The Washington Post claims that misspelled domain names are used to mislead visitors into thinking they are dealing with legitimate cryptocurrency companies.
According to the report, a Brazilian spent more than $200,000 on Bitcoin to buy misspelled domain names, including wwwblockchain.com, hlockchain.com and blpckchain.com, between November 2020 and February 2021. domain name errors were created to resemble the blockchain.com cryptographic infrastructure provider.
The Brazilian also spent more than $16,000 to buy conibase.com, which was created to look like the popular Coinbase.com cryptocurrency bag.
A .com domain name costs about $10 on average when you first register. It can then be resold at great profit on domain-based reseller sites.

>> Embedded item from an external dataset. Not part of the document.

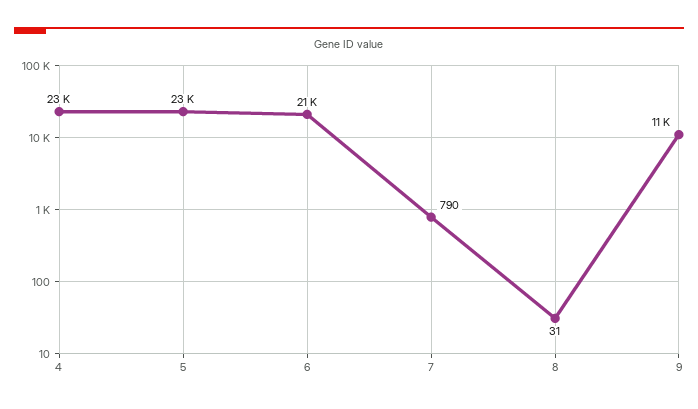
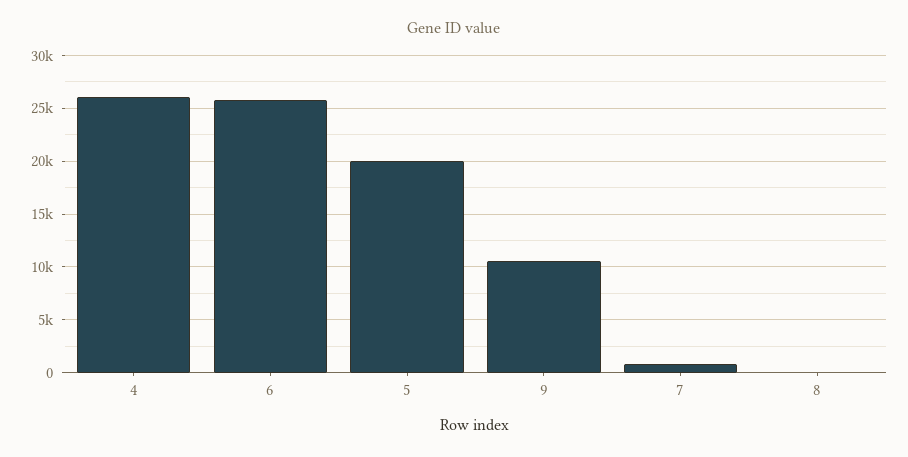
4: 23000 -> 26000
5: 23000 -> 20000
6: 21000 -> 26000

Nick Nikiforakis, a professor of computer science at Stony Brook University, told the Washington Post that conibase.com appears to be a “phishing toolkit” and is likely to target high-net-worth people.
“You’re not going to sue yourself with a few hundred dollars in your Coinbase accounts, but people with millions of dollars in their cryptographic accounts.”
Zack Allen, a cybersecurity expert at ZeroFox, told the Washington Post that conibase.com is a sophisticated phishing site that uses various techniques to evade detection, such as automatically detecting bot visitors and redirecting them to Google instead from the fake website.
According to the report, cybercriminals often use these evasion techniques to evade detection and prevent unwanted visitors from accessing their fake websites.